I have Windows XP Professional Build 2600.xpsp2.030422-1633 (Service Pack 1)
with all available Critical Updates and Service Packs from
windowsupdate.microsoft.com and also from officeupdate.microsoft.com.

My personal firewall (KPF 4.0.16) asks me to allow Notepad.exe a connection
to ftp.leo.org [131.159.72.23], Port ftp [21] as soon as I choose "Save
as..." or "Open..." in the notepad.exe...

Notepad.exe to the internet? I remember, there was TROJ_QAZ, but neither the
antivir with actual signatures, nor my investigations in the registry and
folders let me find any part of a trojan or of an other malware. I also
"asked" google, but I couldn't find any hint about this. Also Regedit and
"Search..." "containing ftp.leo.org" didn't let me find a clue.

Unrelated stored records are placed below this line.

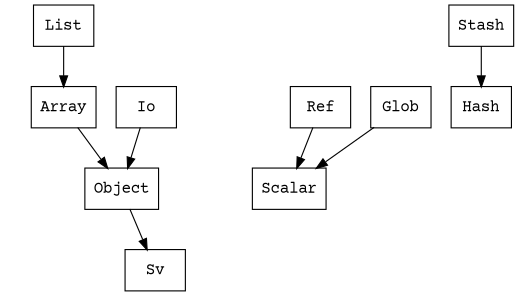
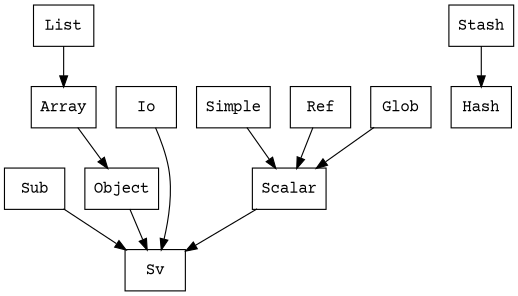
  digraph {
    fontname="Courier Prime"
    node [fontname="Courier Prime" shape=record]
    edge [fontname="Courier Prime"]
    n1 [label="{Sv}"]
+   n2 [label="{Sub}"]
    n3 [label="{Array}"]
    n4 [label="{Object}"]
    n5 [label="{List}"]
    n6 [label="{Hash}"]
    n7 [label="{Stash}"]
    n8 [label="{Scalar}"]
+   n9 [label="{Simple}"]
    n10 [label="{Ref}"]
    n11 [label="{Glob}"]
    n12 [label="{Io}"]
+   n2 -> n1
    n3 -> n4
    n4 -> n1
    n5 -> n3
    n7 -> n6
+   n8 -> n1
+   n9 -> n8
    n10 -> n8
    n11 -> n8
-   n12 -> n4
+   n12 -> n1
  }
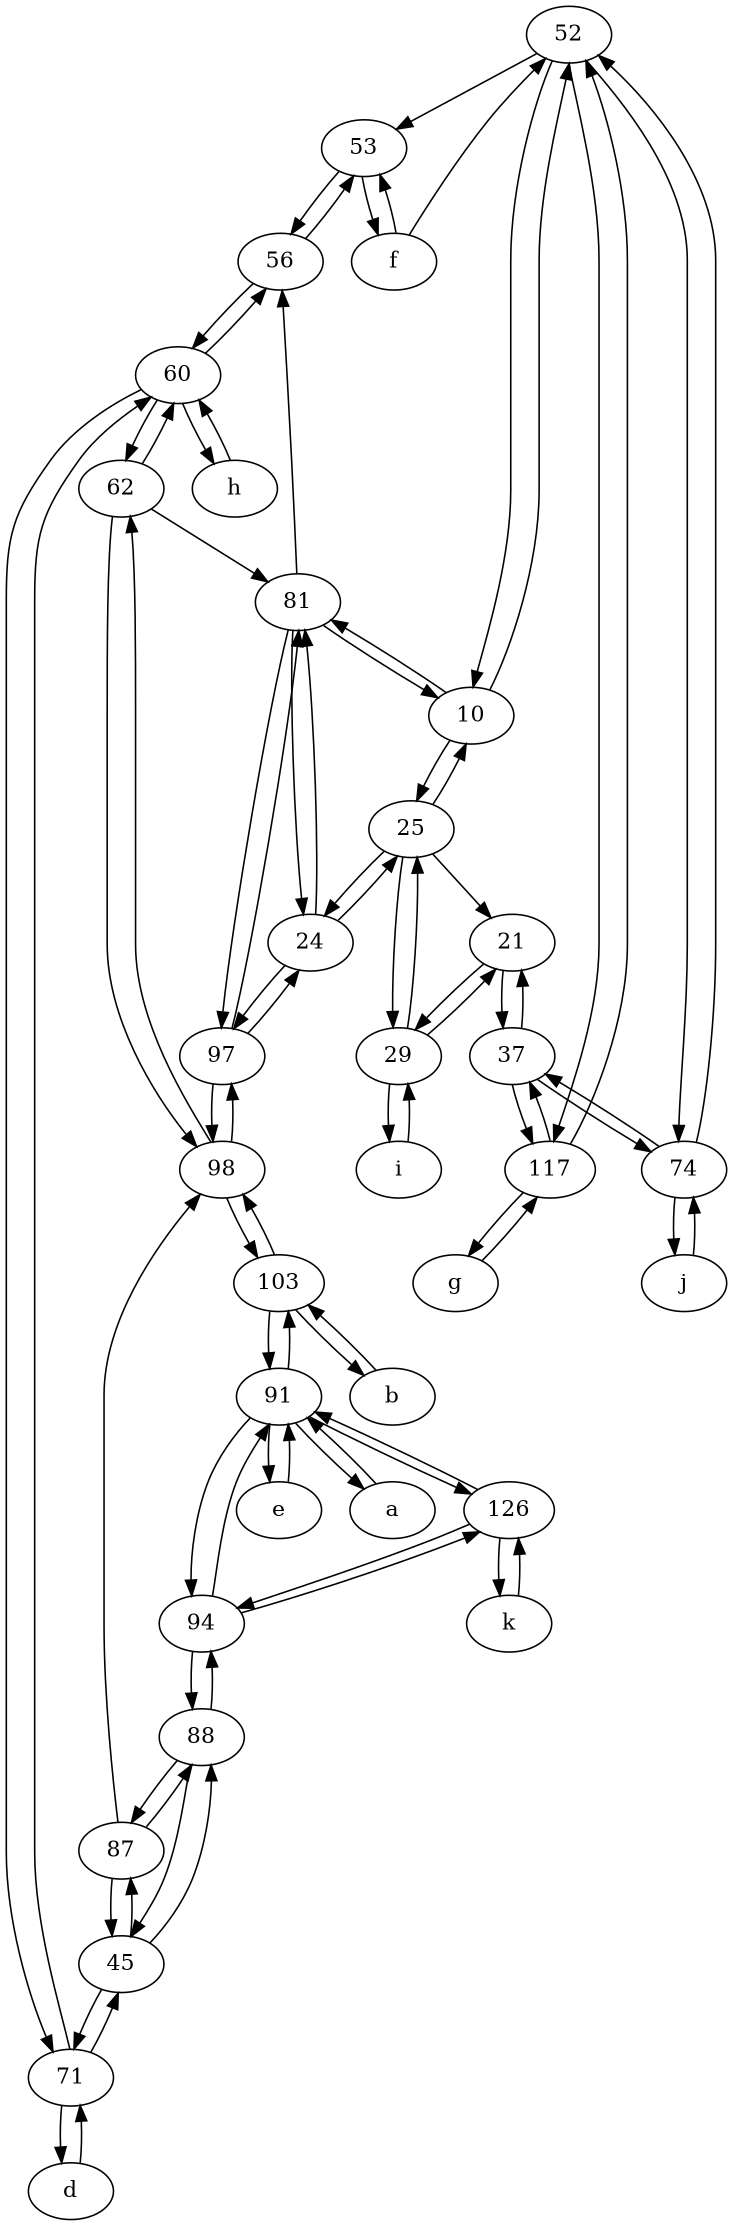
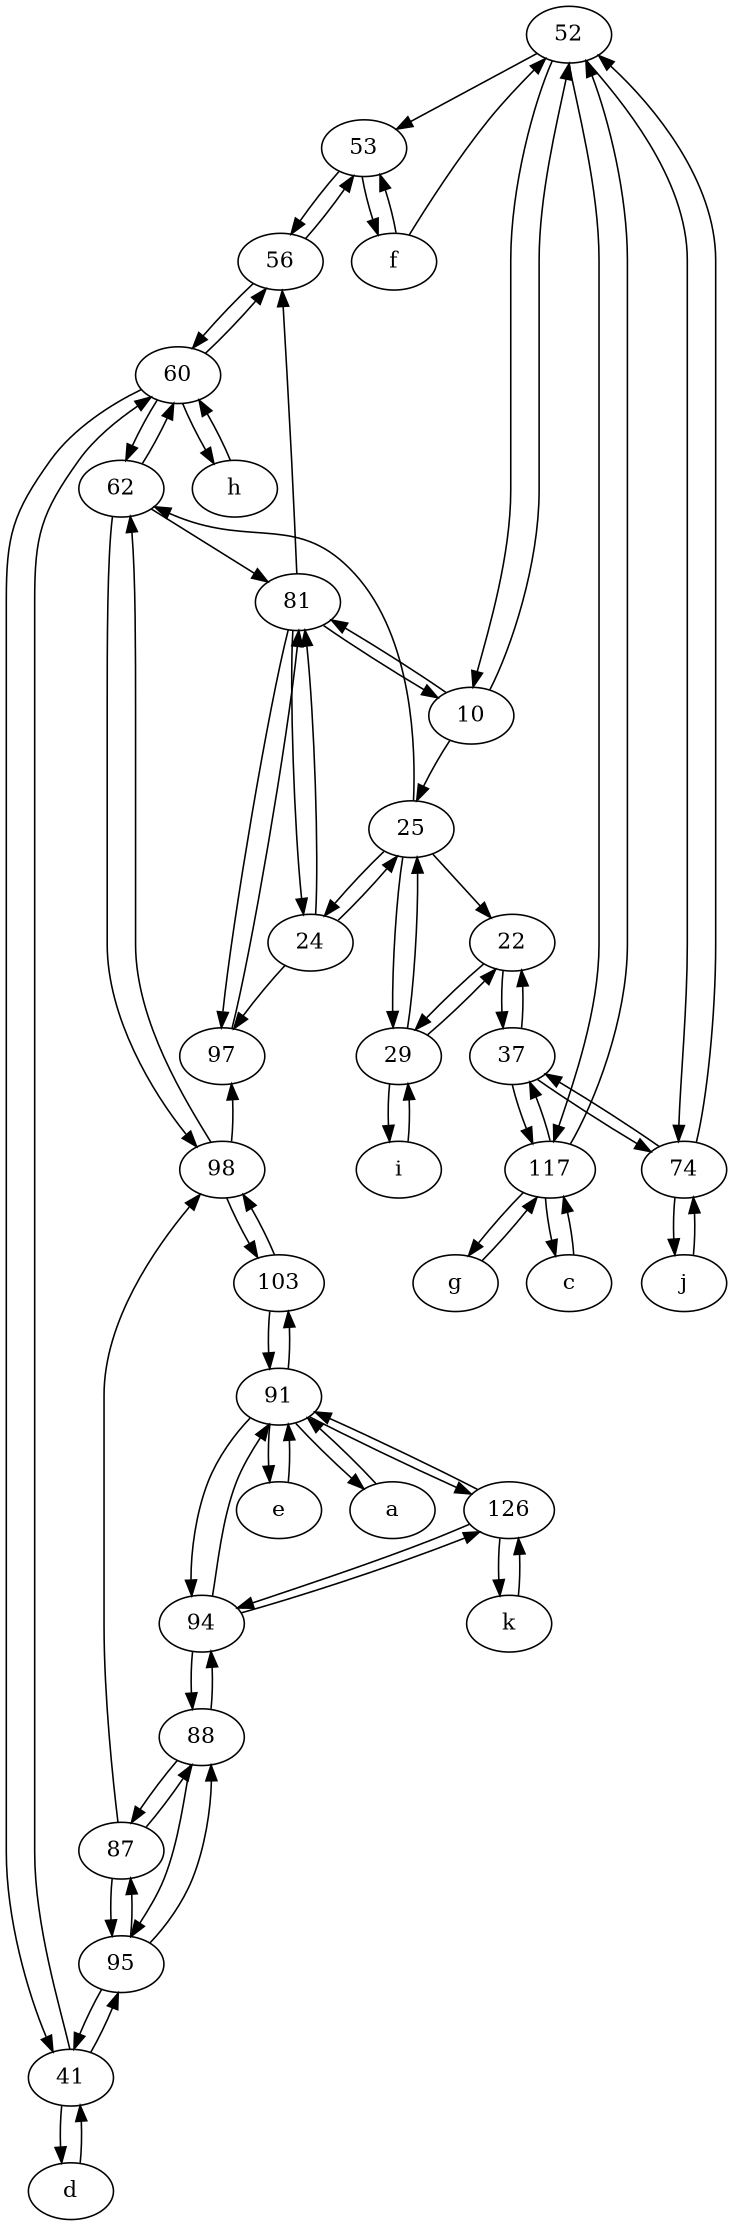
  digraph {
    52
    53
    117
    n4 [label=10]
    74
    f
    56
    37
    g
+   c
    81
    25
    j
    60
-   22 [label=21]
+   22
    29
    62
    98
    24
    97
-   71
+   71 [label=41]
    h
    103
    k
    126
    91
    94
    i
    d
-   95 [label=45]
+   95
    88
    87
    e
    a
-   b
    52 -> 53
    52 -> 117
    52 -> n4
    52 -> 74
    53 -> f
    53 -> 56
    117 -> 52
    117 -> 37
    117 -> g
+   117 -> c
    n4 -> 52
    n4 -> 81
    n4 -> 25
    74 -> 52
    74 -> 37
    74 -> j
    f -> 52
    f -> 53
    56 -> 53
    56 -> 60
    37 -> 117
    37 -> 74
    37 -> 22
    g -> 117
+   c -> 117
    81 -> n4
    81 -> 56
    81 -> 24
    81 -> 97
-   25 -> n4
+   25 -> 62
    25 -> 22
    25 -> 29
    25 -> 24
    j -> 74
    60 -> 56
    60 -> 62
    60 -> 71
    60 -> h
    22 -> 37
    22 -> 29
    29 -> 25
    29 -> 22
    29 -> i
    62 -> 81
    62 -> 60
    62 -> 98
    98 -> 62
    98 -> 97
    98 -> 103
    24 -> 81
    24 -> 25
    24 -> 97
    97 -> 81
-   97 -> 98
-   97 -> 24
    71 -> 60
    71 -> d
    71 -> 95
    h -> 60
    103 -> 98
    103 -> 91
-   103 -> b
    k -> 126
    126 -> k
    126 -> 91
    126 -> 94
    91 -> 103
    91 -> 126
    91 -> 94
    91 -> e
    91 -> a
    94 -> 126
    94 -> 91
    94 -> 88
    i -> 29
    d -> 71
    95 -> 71
    95 -> 88
    95 -> 87
    88 -> 94
    88 -> 95
    88 -> 87
    87 -> 98
    87 -> 95
    87 -> 88
    e -> 91
    a -> 91
-   b -> 103
  }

Yes, I remember: Long time ago I was on ftp://ftp.leo.org/pub/freedb an I
droped the Icon from the IE-Adress Bar as shortcut (freedb.url) to the
desktop - is it possible, this is the reason?

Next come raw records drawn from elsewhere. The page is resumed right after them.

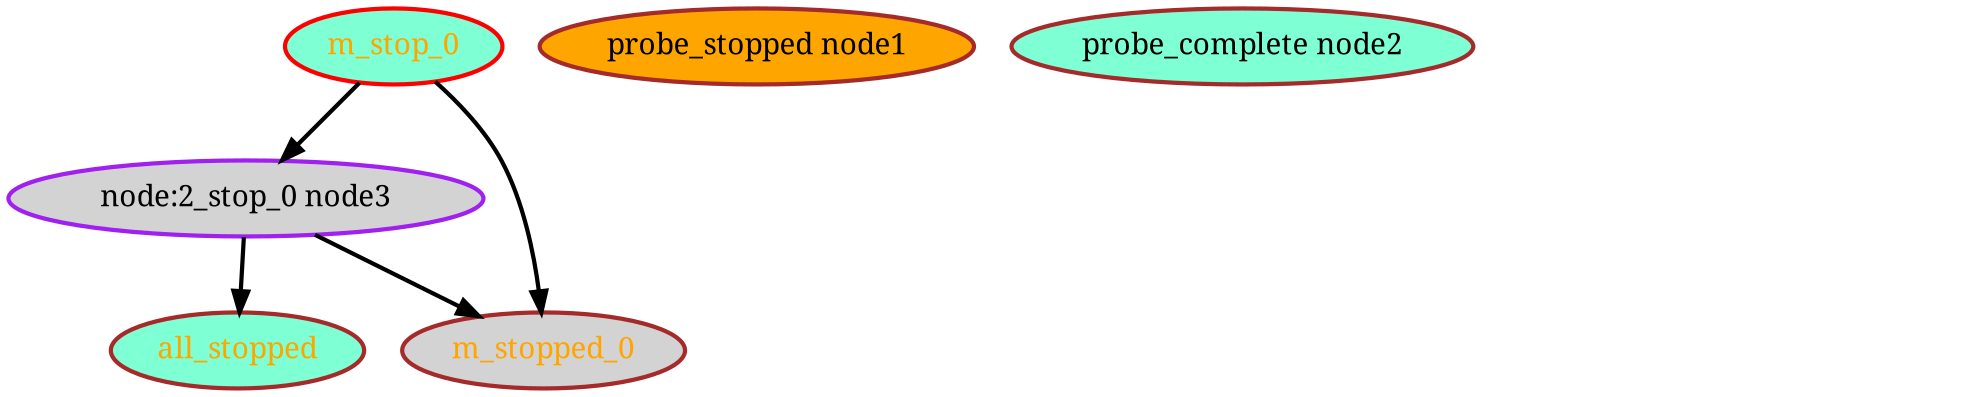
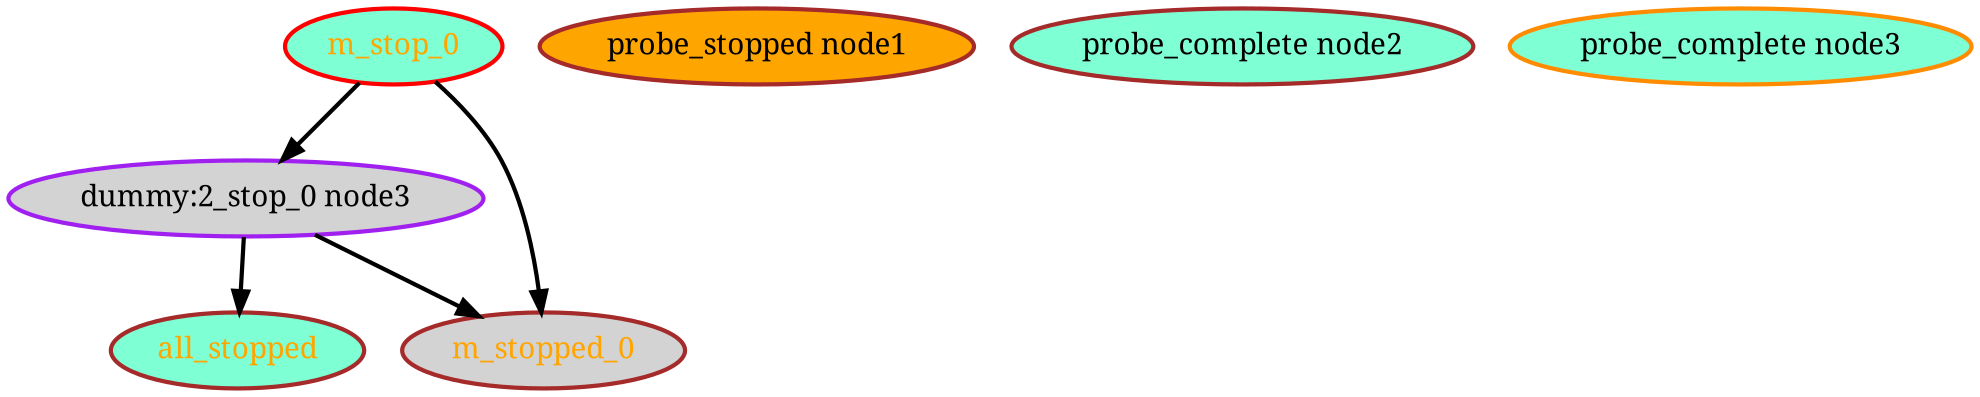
  digraph {
    fontname="Noto Serif"
    node [color=brown fillcolor=aquamarine fontcolor=black fontname="Noto Serif" style="bold,filled"]
    edge [fontname="Noto Serif" style=bold]
    all_stopped [fontcolor=orange]
-   "dummy:2_stop_0 node3" [color=purple fillcolor=lightgrey label="node:2_stop_0 node3"]
+   "dummy:2_stop_0 node3" [color=purple fillcolor=lightgrey]
    m_stopped_0 [fillcolor=lightgrey fontcolor=orange]
    m_stop_0 [color=red fontcolor=orange]
    n5 [fillcolor=orange label="probe_stopped node1"]
    "probe_complete node2"
+   "probe_complete node3" [color=darkorange]
    "dummy:2_stop_0 node3" -> all_stopped
    "dummy:2_stop_0 node3" -> m_stopped_0
    m_stop_0 -> "dummy:2_stop_0 node3"
    m_stop_0 -> m_stopped_0
  }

After deleting freedb.url, notepad.exe didn't ask anymore to connect to the
internet - if I place the shortcut again to the desktop, Kerio ask me
again - it's reproducable. I noticed, desktop was the last place I saved a
.txt-file - so I tried to move the freedb.url to My Documents, saved a ..txt
there and tried again. Now My Documents was the last place and as soon as I
choosed "Save as..." or "Open..." from notepad.exe, Kerio asked me to allow
notepad.exe to connect to the internet. I've tried it again with a test.url,
which points to a http-site - no connection asked -> only for ftp-sites.

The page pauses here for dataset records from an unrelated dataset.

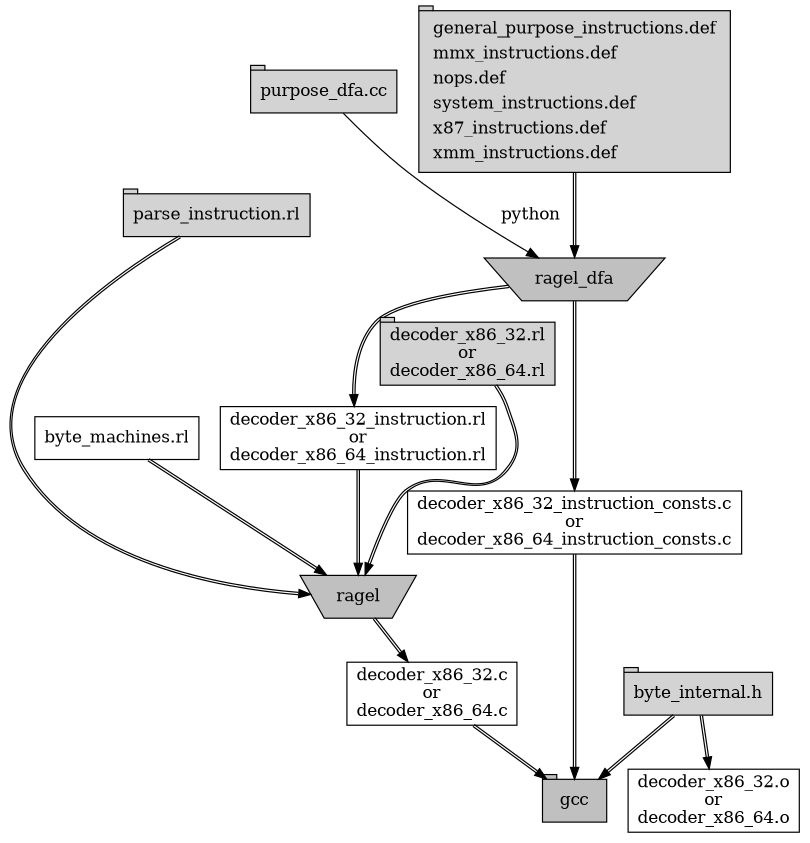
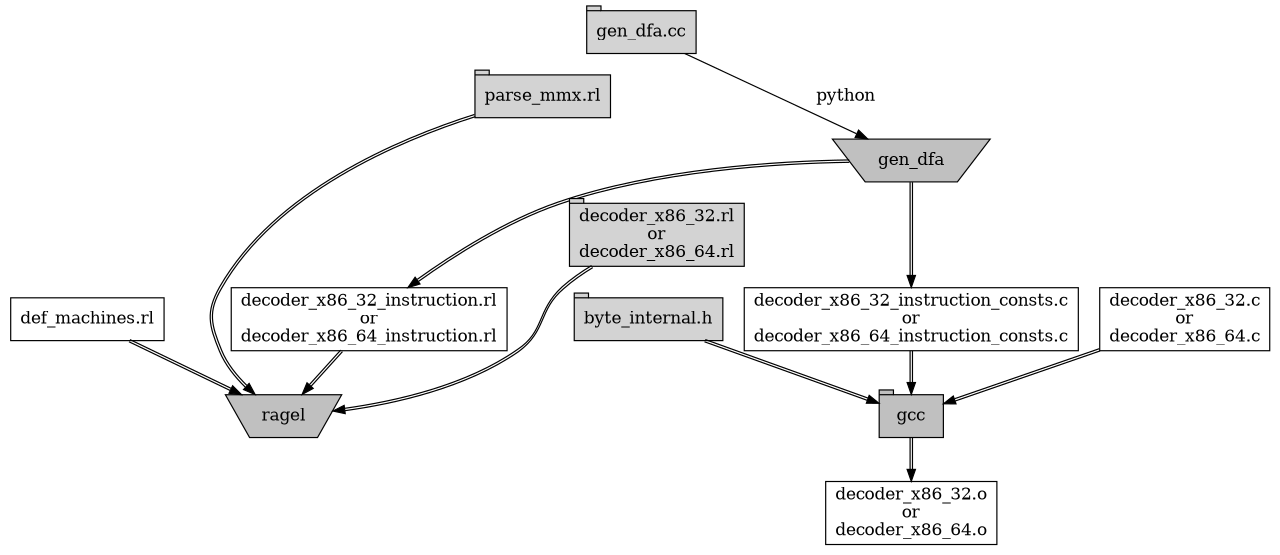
  digraph {
    node [shape=tab style=filled]
    edge [color="black:black"]
-   n1 [fillcolor=lightgray label=< 	  <table border="0"> 	    <tr><td align="left">general_purpose_instructions.def</td></tr> 	    <tr><td align="left">mmx_instructions.def</td></tr> 	    <tr><td align="left">nops.def</td></tr> 	    <tr><td align="left">system_instructions.def</td></tr> 	    <tr><td align="left">x87_instructions.def</td></tr> 	    <tr><td align="left">xmm_instructions.def</td></tr></table> 	>]
-   n2 [fillcolor=gray label=ragel_dfa shape=invtrapezium]
+   n2 [fillcolor=gray label=gen_dfa shape=invtrapezium]
    n3 [label="decoder_x86_32_instruction.rl\nor\ndecoder_x86_64_instruction.rl" shape=rect style=""]
    n4 [label="decoder_x86_32_instruction_consts.c\nor\ndecoder_x86_64_instruction_consts.c" shape=rect style=""]
-   n5 [fillcolor=lightgray label="purpose_dfa.cc"]
-   n6 [label="byte_machines.rl" shape=rect style=""]
+   n5 [fillcolor=lightgray label="gen_dfa.cc"]
+   n6 [label="def_machines.rl" shape=rect style=""]
    n7 [fillcolor=gray label=ragel shape=invtrapezium]
-   n8 [fillcolor=lightgray label="parse_instruction.rl"]
+   n8 [fillcolor=lightgray label="parse_mmx.rl"]
    n9 [label="decoder_x86_32.c\nor\ndecoder_x86_64.c" shape=rect style=""]
    n10 [fillcolor=lightgray label="decoder_x86_32.rl\nor\ndecoder_x86_64.rl"]
    n11 [fillcolor=lightgray label="byte_internal.h"]
    n12 [fillcolor=gray label=gcc]
    n13 [label="decoder_x86_32.o\nor\ndecoder_x86_64.o" shape=rect style=""]
-   n1 -> n2
    n2 -> n3
    n2 -> n4 [weight=2]
    n3 -> n7
    n4 -> n12 [weight=2]
    n5 -> n2 [label=python weight=0 color=""]
    n6 -> n7
-   n7 -> n9
    n8 -> n7 [weight=0]
    n9 -> n12
    n10 -> n7 [weight=0]
    n11 -> n12
-   n11 -> n13
+   n12 -> n13
  }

=> If there is a .url which points to an ftp site in a folder, which was the
last place notepad stored a file, notepad.exe will try to connect to the
location of this .url as soon as I choose "Save as..." or "Open..." - No
malware, but reproducable!

So, I'm wondering, what's the reason? Can I do something to correct this
behavior? Am I the only one, who is able to reproduce this behavior?

 

[David Candy]

Not quite. Explorer (or the shell) is verifng the shortcuts (eg the File Open window). Windows hates FTP, it has a problem with FTP bad (it hangs till the ftp site answers). It should also happen at bootup. Put it in favourites. I can't connect to that site.

 

[Mary Sauer]

http://www.pchell.com/virus/qaz.shtml

 

[Hausi Tellenbach]

Hi Mary.

As I wrote - it's neither the qaz, nor an other malware - I've checked every
entry in startup (hklm, hkcu, startup-folder (pers and common), even
win.ini, etc.)
=> No unknown entry - it happens even if I disable some unnessesary stuff in
the startup with msconfig and what's not enabled, I've nothing found about
the left entries in google (web and news) - there is also no unknown service
and neither antivir, Spybot nor Adaware, etc. has detected a malware.

I think, my PC is really clean

 

[David Candy]

It is clean (well nothing here indicates a virus). It's the FTP shortcut.